The defense filed motions seeking to have the indictment quashed on First Amendment grounds, arguing that the charges were merely meant to suppress political dissent. It also sought changes to ensure young people would be included on the jury, noting that the process for selecting the jury pool meant all potential jurors would be 25 or older. As Sinclair argued in his underground newspaper, “Older people can’t possibly judge us. They’re too engulfed by their culture of death to really understand what our lives are all about.”
Those motions didn’t get very far. As Judge Keith noted, if there was a conspiracy to commit a bombing, that would go beyond the protections of the First Amendment. While the motion to secure a more youthful jury did get a hearing, complete with poet Allen Ginsberg testifying as an expert on youth culture, it also failed.
A motion seeking to have the government turn over any electronic surveillance of the defendants, however, met with greater success, and the government was ordered to divulge any wiretaps of the defendants. In response, Attorney General Mitchell filed an affidavit acknowledging that Plamondon had been overheard on a warrantless wiretap that was part of the government’s efforts to spy on domestic dissidents. As Mitchell saw it, though, handing over the contents of the wiretap to the defense would compromise national security. In an interview in The Michigan Daily after the court case in 1972, Plamondon said the wiretap must have been of a phone call he made to the Detroit office of the Black Panther Party.
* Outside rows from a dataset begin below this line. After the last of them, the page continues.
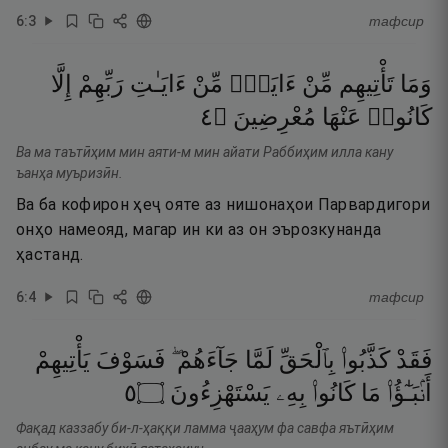
6
:
3
тафсир
وَمَا
تَأْتِيهِم
مِّنْ
ءَايَةٍۢ
مِّنْ
ءَايَـٰتِ
رَبِّهِمْ
إِلَّا
٤
۝
مُعْرِضِينَ
عَنْهَا
كَانُوا۟
Ва ма таътӣҳим мин аяти-м мин айати Раббиҳим илла кану
ъанҳа муъризӣн.
Ва ба кофирон ҳеҷ ояте аз нишонаҳои Парвардигори
онҳо намеояд, магар ин ки аз он эърозкунанда
ҳастанд.
6
:
4
тафсир
فَقَدْ
كَذَّبُوا۟
بِٱلْحَقِّ
لَمَّا
جَآءَهُمْ ۖ
فَسَوْفَ
يَأْتِيهِمْ
٥
۝
يَسْتَهْزِءُونَ
بِهِۦ
كَانُوا۟
مَا
أَنۢبَـٰٓؤُا۟
Фақад каззабу би-л-ҳаққи ламма ҷааҳум фа савфа яътӣҳим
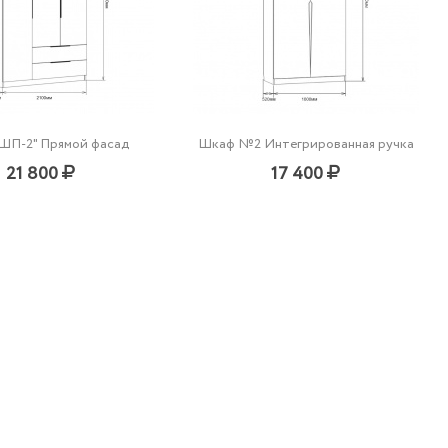
ШП-2" Прямой фасад
Шкаф №2 Интегрированная ручка
21 800
17 400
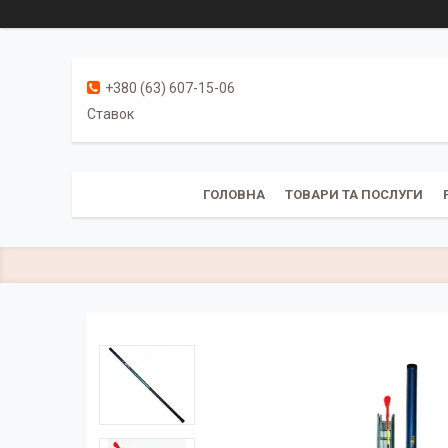
+380 (63) 607-15-06
Ставок
ГОЛОВНА
ТОВАРИ ТА ПОСЛУГИ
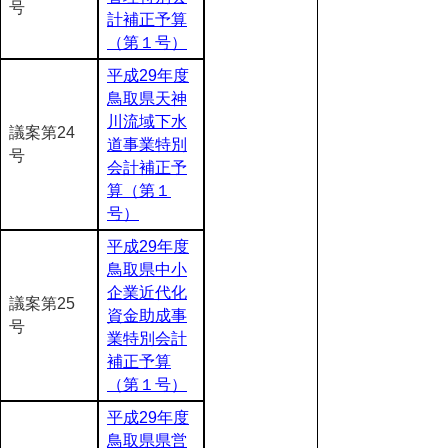
号
計補正予算
（第１号）
平成29年度
鳥取県天神
川流域下水
議案第24
道事業特別
号
会計補正予
算（第１
号）
平成29年度
鳥取県中小
企業近代化
議案第25
資金助成事
号
業特別会計
補正予算
（第１号）
平成29年度
鳥取県県営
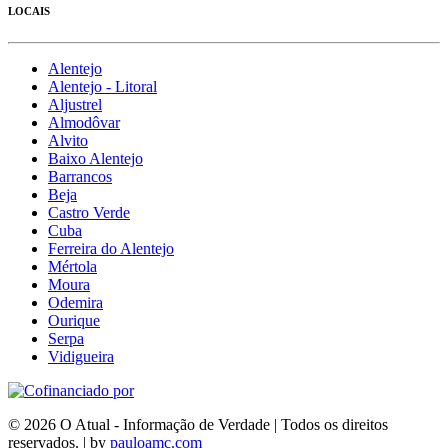
LOCAIS
Alentejo
Alentejo - Litoral
Aljustrel
Almodôvar
Alvito
Baixo Alentejo
Barrancos
Beja
Castro Verde
Cuba
Ferreira do Alentejo
Mértola
Moura
Odemira
Ourique
Serpa
Vidigueira
© 2026 O Atual - Informação de Verdade | Todos os direitos
reservados. | by
pauloamc.com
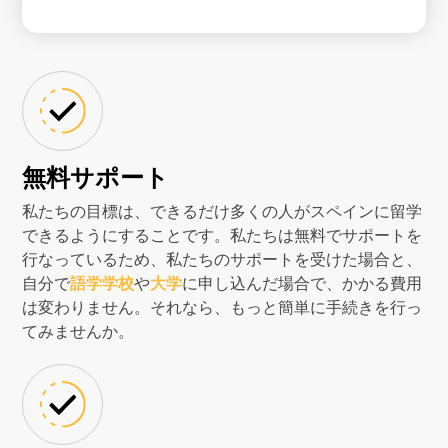
無料サポート
私たちの目標は、できるだけ多くの人がスペインに留学
できるようにすることです。私たちは無料でサポートを
行なっているため、私たちのサポートを受けた場合と、
自分で
語学学校
や
大学
に申し込んだ場合で、かかる費用
は変わりません。それなら、もっと簡単に手続きを行っ
てみませんか。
Much to Mitchell’s consternation, however, Keith ordered the government to turn over the contents of the wiretap. It refused, and the resulting lawsuit, United States vs. United States District Court, made its way to the U.S. Supreme Court. There, the justices ruled 8-0 that the Nixon Administration couldn’t just ignore the Fourth Amendment whenever it felt like carrying out some domestic surveillance, no matter what it said about national security. (One hopes that the Bush Administration recalls that precedent).
Once the Nixon Administration had lost every appeal in the courts, the only way for the federal government to continue its prosecution of the White Panthers was to hand over the wiretap. That wasn’t palatable enough, so the government simply dropped the charges, and the former White Panthers – by now, the organization had been renamed the Rainbow People’s Party – went on with their lives.
In his memoir “Lost to the Ottawa,” Plamondon discusses the CIA bombing as well as the bombing two weeks later at the Institute of Science and Technology. He writes:
“I believe the ‘antiestablishment group or individual’ that carried out the bombing had wished the local and underground press would report not only the flash and fury of the explosions, but would look deeper at the motives for the bombings. What role, for example, did IST and the university play in maintaining American imperialistic power around the world?”
That’s an awful lot of insight into motives for someone who’s publicly denied carrying out the CIA bombing to have. But given the distaste for both dissent and the rule of law that characterized the Nixon White House, even the White Panthers’ version of events is difficult to dismiss out of hand.